Kanser hastalığının hiçbir bulaşıcı özelliği olmadığını söyleyen Uzm. Dr. Ömer Diker, kişilerin çevresindeki insanların bazı bakteriyel ve viral enfeksiyonlarda olduğu gibi, yakın temas, kan yolu, dokunma, cinsel yollarla kanserin bulaşmadığını belirtti. Kanserde erken teşhis koyulmasının hayat kurtarıcı olduğunu söyleyen Uzm. Dr. Ömer Diker, Dünya’da yaygın olarak kullanılan kanser tarama programlarını irdelendiği zaman Kalın Bağırsak Kanserleri, Rahim Ağzı Kanserleri, Meme Kanserleri, Akciğer Kanserleri, Prostat Kanserleri ve Cilt Melanomlarının tarama programları hakkında bilinmesi gerekler olduğunu belirtti.
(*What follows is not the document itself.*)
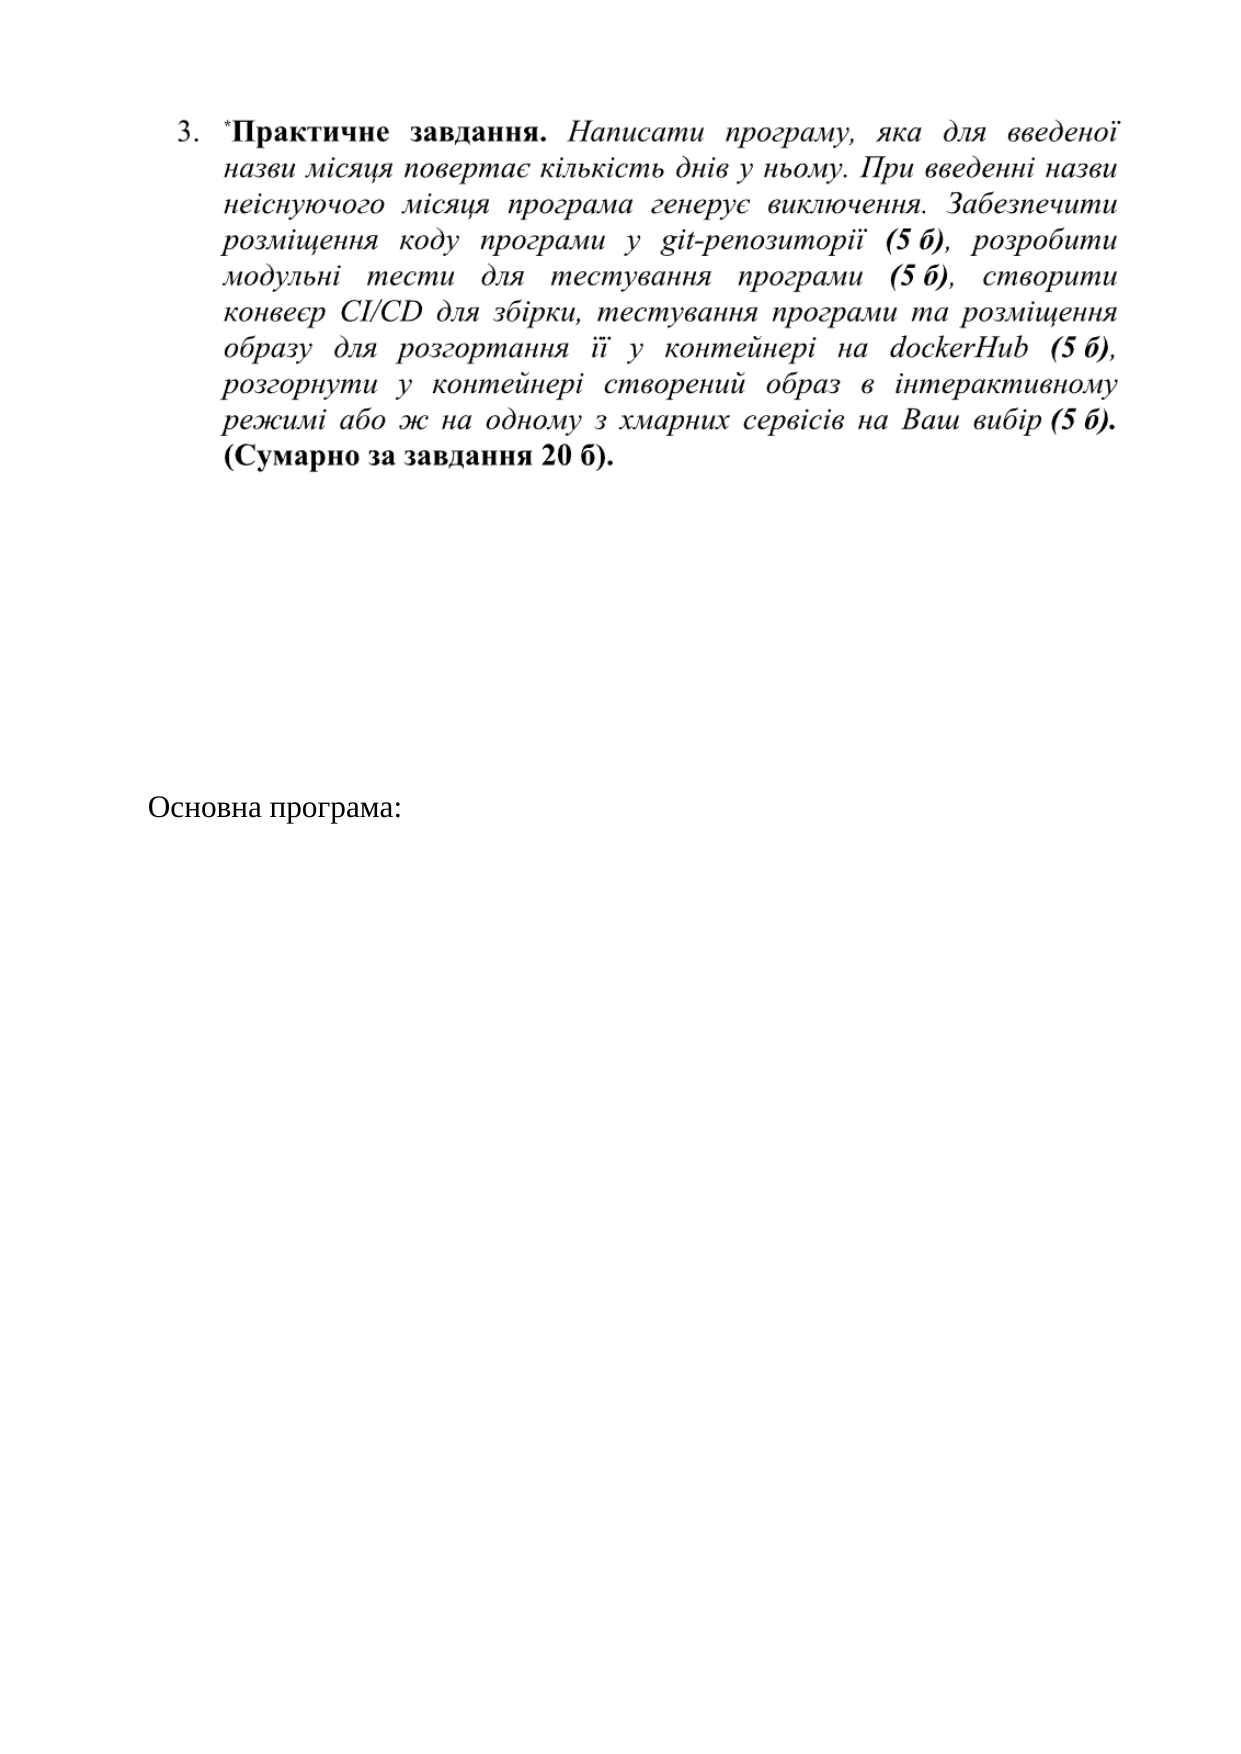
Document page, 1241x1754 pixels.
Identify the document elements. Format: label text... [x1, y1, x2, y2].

picture [147, 88, 1152, 493]
text Основна програма: [148, 788, 1152, 824]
Yapılacak Kanser Taramaları Önemli
Kalın Bağırsak Kanserleri taramasının 50 yaş ve üzeri bireylerde yapılmasının uygun olduğu bir Kanser Tipi olduğunu söyleyen Uzm. Dr. Ömer Diker, taramanın farklı biçimlerde kullanılabileceğini belirtti. Buna göre dışkıda gizli kan, DNA bazlı dışkı testlerinin yılda bir veya üç yılda bir kullanımı, 5 yılda bir kalın bağırsak sol alt ucunu kamera bazlı yöntemlerle incelemek veya 10 yılda bir tüm kalın bağırsağın kamera bazlı incelenmesi(kolonoskopi) benzer etkinliklere sahip biçimler olduğunu belirtti. Meme Kanserleri’nde taramanın başlangıç yaşının ve tarama aralıklarının açısından farklı klavuzlarda farklı yaklaşımların olduğunu, klavuzların bir kısmında 50 yaş itibariyle taramaya başlanması önerilmekteyken bir kısmının taramaya 40 yaşından itibaren başlanmasının önerildiğini söyleyen Uzm. Dr. Ömer Diker, yine bir kısım kılavuzda yıllık mamografinin önerilirken bir kısmının iki yılda bir tarama yapılmasının önerildiğini belirtti. Uzm. Dr. Ömer Diker şöyle devam etti: “Rahim Ağzı Kanserleri’nde Taramaya en erken yaşta başlanan kanser tipidir. 21 yaş itibariyle 3 yıla bir rahim ağzı sitolojisi(smear) alınması uygundur. 30 yaş ve üzeri bireylerde ise bu yönteme aynı şekilde devam edilmesi kabul edilebilir. Prostat Kanserleri’nde Taramanın bir miktar tartışmalı olduğu bir kanser türü olduğundan bahsetmek uygun olacaktır. Farklı kılavuzlarda farklı öneriler yer almaktadır. Amerikan Ulusal Kapsamlı Kanser Ağı kılavuzlarında 45 yaş itibariyle taramaya başlanması ve tarama için elle muayene ve PSA testinin baz alınması önerilmekteyken, Amerika Birleşik Devletleri Prevensiyon Hizmetleri Görev Gücü kılavuzlarında tarama önerilmemektedir. Akciğer Kanserleri’nde Tarama Son yıllarda çalışmaları yayınlanan ve belki de en az bilinen tarama kapsamında olan kanserdir. Farklı birliklerin kılavuzlarına girmeyi başarmıştır. Temelde 55-74 yaş arası bireylerde tarama önerilmektedir. Cilt Melanomları’nda Tarama Dünya’da sıklığı giderek artan ve çok agresif bir kanser tipi olan Cilt Melanomları’nda tıp dünyası geçmişe göre fersah fersah yol katetmiş durumdadır. Hedefe yönelik tedaviler ve immünoterapiler sayesinde 2008 sonrasındaki dönemde çok ciddi tedavi başarılarından bahsetmek gerekmektedir. Tarama açısından bakıldığında ise ozon tabakasında oluşan değişimler sonrasında global manada son 10 yılda, yıllık tanı sıklıkları 3-4 kat artış göstermektedir.”

Kanserden Korun Yolları
Kanserden korunma yolları hakkında da bilgi veren Uzm. Dr. Ömer Diker, şekerli yemeklerin kanseri tetiklediğini belirtti. Şeker molekülünün insan vücudundaki tüm hücreleri hatta kanser hücrelerinin temel enerji kaynağı olduğunu söyleyen Uzm. Dr. Ömer Diker, vücudumuza şeker alınması durumunda yağlar ve proteinlerin şekere dönüştürerek kullanıldığını belirtti. Kanser hastalarının kemoterapi aldıkları dönemde kan değerlerinde düşüklük olması ile mutlaka maske kullanması gerektiğini söyleyen Uzm. Dr. Ömer Diker, tedavi alan kanser hastalarında herhangi bir sosyal kısıtlama yapılmaması gerektiğini belirtti.